How PACE Affects the Future Financing of Energy-Saving Projects

[Editor’s Note: This is the second installment of a three-part series about Property Assessed Clean Energy financing. Part 1, “How the Fate of PACE Could Influence the Clean Energy Economy,” is available on GreenBiz.com.]

Property Assessed Clean Energy, and similar financing programs, have the potential to significantly impact a multitude of stakeholders — ranging from federal and local governments to lending institutions, bond markets, electric utilities, homeowners and individual contractors.

Although the growing momentum of PACE programs has been stifled by the FHFA, and the future of PACE is more uncertain than ever, the business implications of PACE are worth examining.
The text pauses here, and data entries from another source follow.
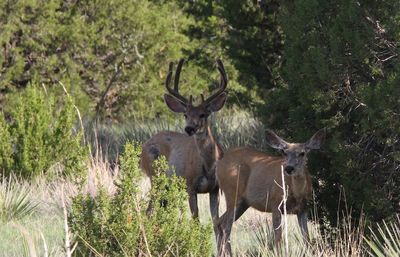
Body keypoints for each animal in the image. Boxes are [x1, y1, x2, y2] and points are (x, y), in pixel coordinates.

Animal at [141, 58, 228, 224]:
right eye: (185, 115)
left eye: (203, 114)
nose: (189, 128)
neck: (208, 165)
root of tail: (144, 146)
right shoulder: (190, 185)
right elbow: (195, 220)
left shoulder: (215, 189)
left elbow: (216, 222)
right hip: (155, 176)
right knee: (148, 211)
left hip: (166, 186)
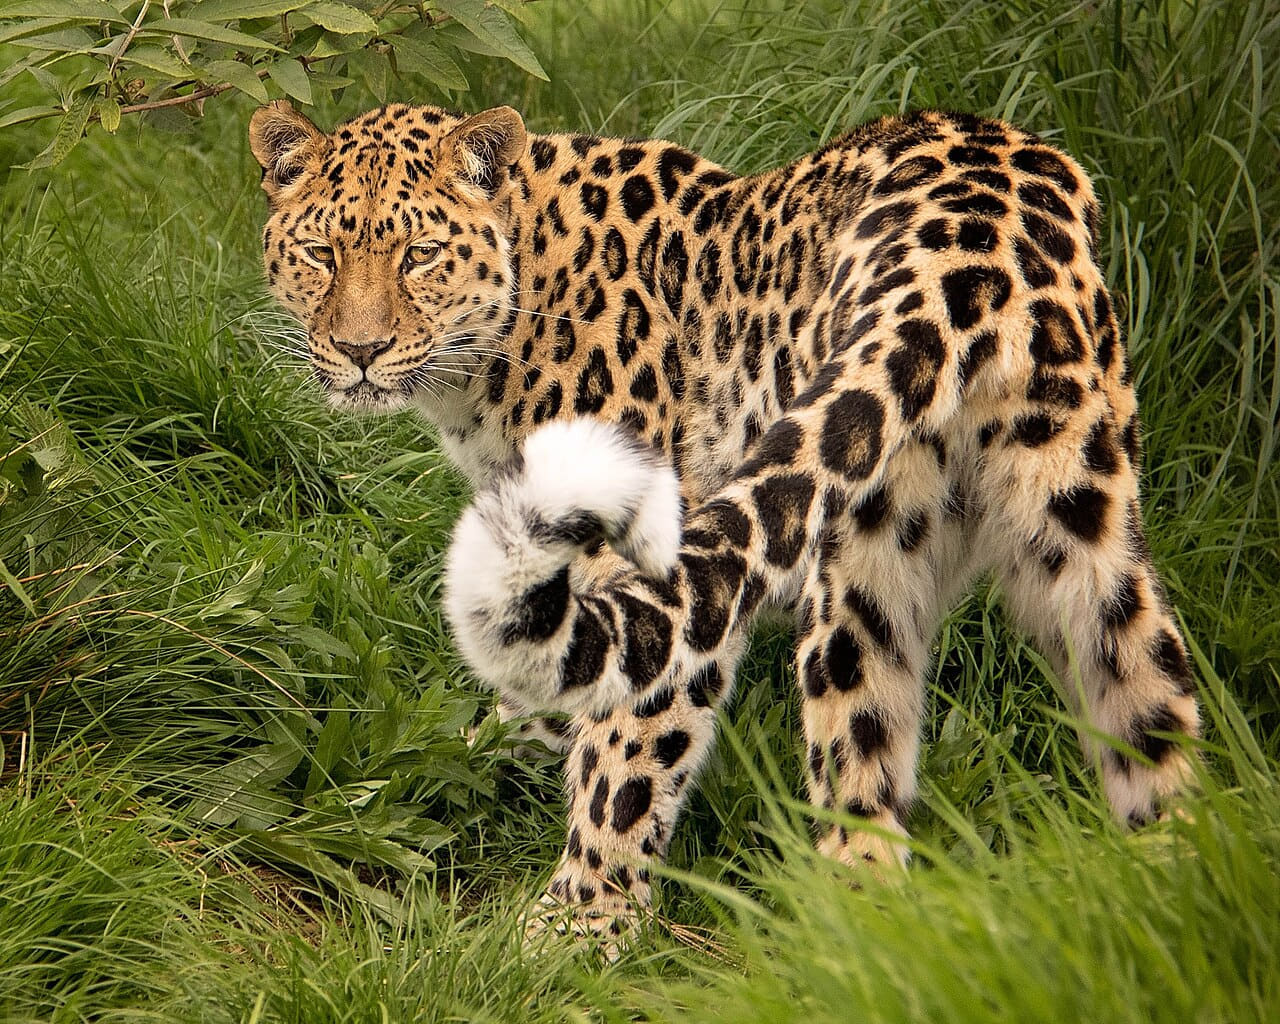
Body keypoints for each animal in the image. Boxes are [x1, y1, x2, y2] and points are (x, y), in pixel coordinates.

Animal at [249, 99, 1200, 955]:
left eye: (420, 256)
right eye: (321, 253)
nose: (361, 350)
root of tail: (979, 230)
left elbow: (622, 747)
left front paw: (577, 932)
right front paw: (445, 762)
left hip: (848, 558)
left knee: (849, 797)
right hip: (1080, 528)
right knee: (1143, 706)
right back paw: (1170, 888)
Whether or not PACE survives the political mess it is currently in, understanding the implications of policy-enabled private financing programs on the ecosystem of stakeholders will inform future financing efforts.

This article examines the high-level implications of PACE on the following key stakeholders:

  • Federal Government
  • Municipal and City Governments
  • Electric Utilities
  • Mortgage Lenders
  • Banks and Financiers
  • Renewable Energy and Energy Efficiency Contractors
  • Commercial Business and Home Owners

Federal Government

The administration needs to get some wins on the board with regard to spurring the uptake of clean energy adoption on a wide scale — and they can’t all depend on pouring stimulus dollars into R&D and traditional state incentive programs (though that is helpful). With climate legislation stalled, PACE programs represent a type of nationally applicable win-win policy ideas that are low risk, but have the potential to spur significant private sector activity.  With the concerns being voiced by the mortgage industry, the federal government’s involvement in Fannie Mae and Freddie Mac mean that federal agencies should be incented to push for tightly regulated, well-structured, PACE programs that both achieve the clean energy goals, but also contain their scope so as to not negatively impact the mortgage giants in government conservatorship.